I'm at a complete loss as to what's going on.
- I've updated TortoiseHg/Mercurial on both build agent and server to 4.6.1.
- I've tried manually pulling into the working directory, and the first build after that will often succeed, but the second one will fail.
- I've rebooted everything.
- TeamCity is running under the same domain user and I use to log in and manually pull.
Other notes are:
- I'm seeing two hg.exe processes during the pull, and they both disappear when the pull finishes.
- The repo being pulled from is a folder on the network.
- The faulty agent is Windows 7, I've also got a Windows 10 agent that's working fine.
Does anyone have any suggestions for troubleshooting steps, or have you seen this before?
I'm hoping to avoid having to rebuild my agent from scratch.
Please sign in to leave a comment.
If you didn't change anything on TeamCity's side, then it has to be system having been changed. If you didn't change anything, then it might have been a windows update which messed with the hg installation.

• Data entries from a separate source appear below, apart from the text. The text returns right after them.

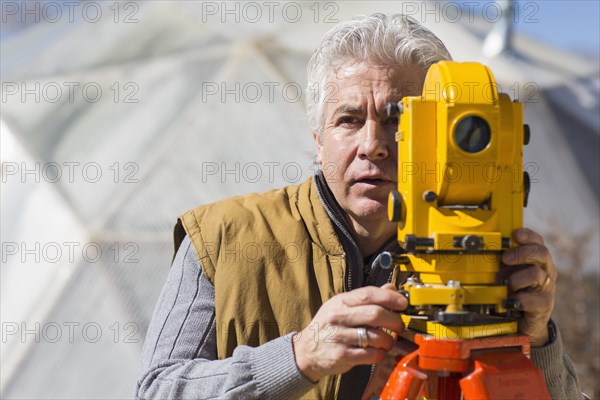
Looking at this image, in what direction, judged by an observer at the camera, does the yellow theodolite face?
facing the viewer

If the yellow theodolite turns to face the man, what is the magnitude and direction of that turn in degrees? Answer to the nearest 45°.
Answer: approximately 135° to its right

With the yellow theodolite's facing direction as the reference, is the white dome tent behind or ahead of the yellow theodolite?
behind
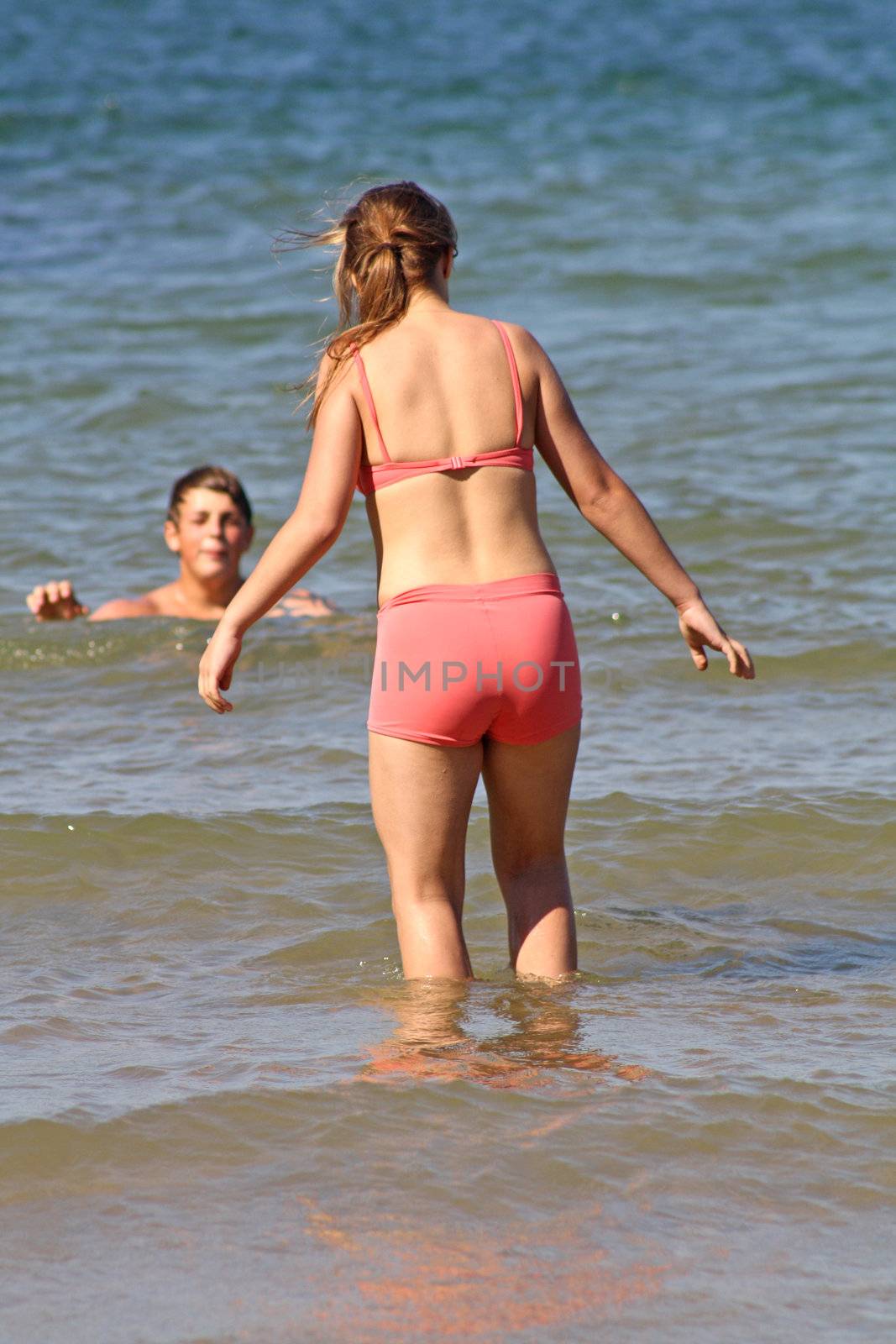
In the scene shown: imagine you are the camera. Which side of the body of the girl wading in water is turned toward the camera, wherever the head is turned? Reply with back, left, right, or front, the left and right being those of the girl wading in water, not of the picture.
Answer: back

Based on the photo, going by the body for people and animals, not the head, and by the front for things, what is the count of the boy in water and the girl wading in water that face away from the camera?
1

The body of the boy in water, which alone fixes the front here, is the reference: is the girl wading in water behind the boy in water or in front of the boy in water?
in front

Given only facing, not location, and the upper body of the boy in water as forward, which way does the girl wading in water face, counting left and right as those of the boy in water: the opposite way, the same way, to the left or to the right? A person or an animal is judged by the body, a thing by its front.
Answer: the opposite way

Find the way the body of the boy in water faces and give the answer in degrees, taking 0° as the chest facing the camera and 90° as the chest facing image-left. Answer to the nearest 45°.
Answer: approximately 0°

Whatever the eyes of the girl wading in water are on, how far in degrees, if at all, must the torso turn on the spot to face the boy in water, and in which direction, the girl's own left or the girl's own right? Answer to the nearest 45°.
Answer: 0° — they already face them
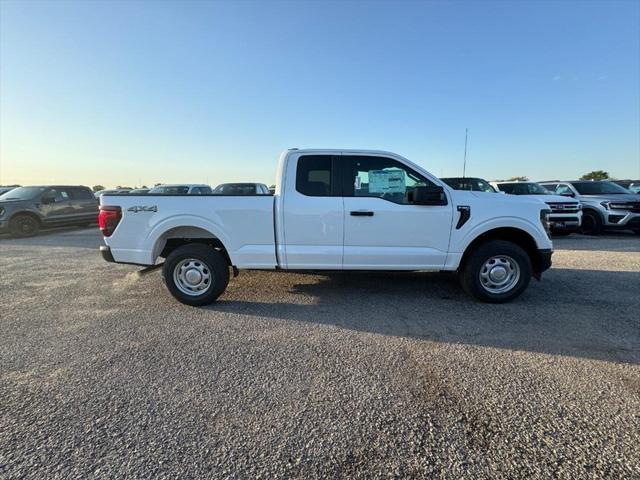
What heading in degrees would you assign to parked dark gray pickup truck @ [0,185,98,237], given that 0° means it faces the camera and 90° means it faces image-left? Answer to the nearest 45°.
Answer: approximately 45°

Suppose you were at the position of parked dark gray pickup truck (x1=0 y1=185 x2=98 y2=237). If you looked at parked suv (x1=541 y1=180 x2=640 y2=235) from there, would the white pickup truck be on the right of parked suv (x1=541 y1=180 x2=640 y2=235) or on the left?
right

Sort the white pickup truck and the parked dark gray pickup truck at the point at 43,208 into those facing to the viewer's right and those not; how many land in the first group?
1

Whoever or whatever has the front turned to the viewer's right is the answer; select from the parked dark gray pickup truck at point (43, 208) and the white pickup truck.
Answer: the white pickup truck

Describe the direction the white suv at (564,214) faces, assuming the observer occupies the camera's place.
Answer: facing the viewer and to the right of the viewer

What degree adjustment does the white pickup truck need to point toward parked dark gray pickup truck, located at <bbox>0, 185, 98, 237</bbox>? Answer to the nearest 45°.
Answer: approximately 135° to its left

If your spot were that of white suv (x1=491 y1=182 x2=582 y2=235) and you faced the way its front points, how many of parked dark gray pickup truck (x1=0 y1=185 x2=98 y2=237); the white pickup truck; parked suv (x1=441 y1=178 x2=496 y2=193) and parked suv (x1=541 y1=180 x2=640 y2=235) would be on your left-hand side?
1

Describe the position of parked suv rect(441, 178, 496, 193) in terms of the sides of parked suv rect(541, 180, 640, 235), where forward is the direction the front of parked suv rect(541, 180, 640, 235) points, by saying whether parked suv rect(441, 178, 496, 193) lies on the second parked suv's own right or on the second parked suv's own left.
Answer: on the second parked suv's own right

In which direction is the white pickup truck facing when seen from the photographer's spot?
facing to the right of the viewer
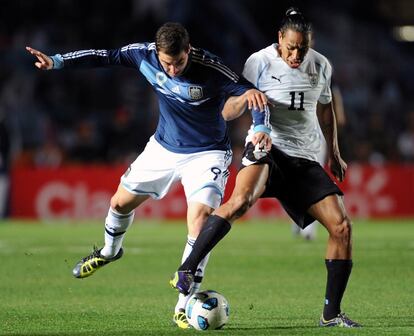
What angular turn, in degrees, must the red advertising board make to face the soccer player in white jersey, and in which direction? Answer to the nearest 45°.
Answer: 0° — it already faces them

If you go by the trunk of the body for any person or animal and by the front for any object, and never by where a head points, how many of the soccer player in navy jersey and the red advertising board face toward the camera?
2

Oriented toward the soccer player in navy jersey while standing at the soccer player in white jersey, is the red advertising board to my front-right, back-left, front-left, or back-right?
front-right

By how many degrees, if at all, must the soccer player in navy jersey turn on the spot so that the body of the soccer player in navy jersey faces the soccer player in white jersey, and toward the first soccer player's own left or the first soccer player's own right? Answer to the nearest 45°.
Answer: approximately 45° to the first soccer player's own left

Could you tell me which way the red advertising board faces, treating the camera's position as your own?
facing the viewer

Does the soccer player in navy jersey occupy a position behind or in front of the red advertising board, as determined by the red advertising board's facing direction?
in front

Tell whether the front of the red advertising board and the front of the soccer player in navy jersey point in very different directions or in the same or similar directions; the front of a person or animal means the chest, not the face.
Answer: same or similar directions

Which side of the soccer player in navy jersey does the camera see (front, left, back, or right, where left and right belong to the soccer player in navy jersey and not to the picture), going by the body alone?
front

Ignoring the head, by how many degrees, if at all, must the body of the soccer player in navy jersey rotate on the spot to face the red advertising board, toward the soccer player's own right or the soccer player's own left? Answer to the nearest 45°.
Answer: approximately 180°
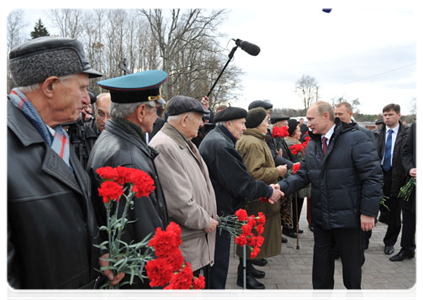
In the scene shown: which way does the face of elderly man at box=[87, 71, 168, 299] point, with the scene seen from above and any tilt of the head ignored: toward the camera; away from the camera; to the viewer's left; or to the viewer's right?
to the viewer's right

We usually recommend going through this steps: https://confluence.jetbrains.com/display/TCD18/Common+Problems#CommonProblems-BuildworkslocallybutfailsormisbehavesinTeamCity
If following those steps you still can only reproduce the issue in teamcity and not locally on the same machine, I'd still recommend filing up a bug in our tracker, as mentioned there. We might need to take a look on whether a windows update might have triggered that behavior, and might need to work around it.
I can't reproduce the behaviour manually on the machine, but the failures even via TeamCity are not consistent.
Sometimes it's failing complaining about the lock file, other times it says it can't process a specific file in the .hg\store because "it's being used by another process". Pulls will just fail randomly for no apparent reason as well, like literally the only information in the log is "command failed" and line by line print out of manifest/bundling/files.
But equally sometimes each of these things will work fine, and then a subsequent step will fail.
I've started building a new agent VM, but I'm going to keep tinkering with the existing one to see if I can figure out the problem.
I suspect part of it is that Mercurial is crashing for some reason and leaving the lock files in place.
If I can get any further consistent information on it I'll update here and/or open a case.
This turned out to be a problem with TeamCity. The agent was behaving as if it had two identical build agents installed, so two sets of java processes were running and carrying out build steps and this caused the odd behaviour. See this related ticket.
I finally established what was going on when I noticed during a build that it started repeating the steps of the build after it was already down at step 3.
So Mercurial was getting blamed in the wrong.
I did a full uninstall of the agent and reinstalled it and now it's behaving correctly again.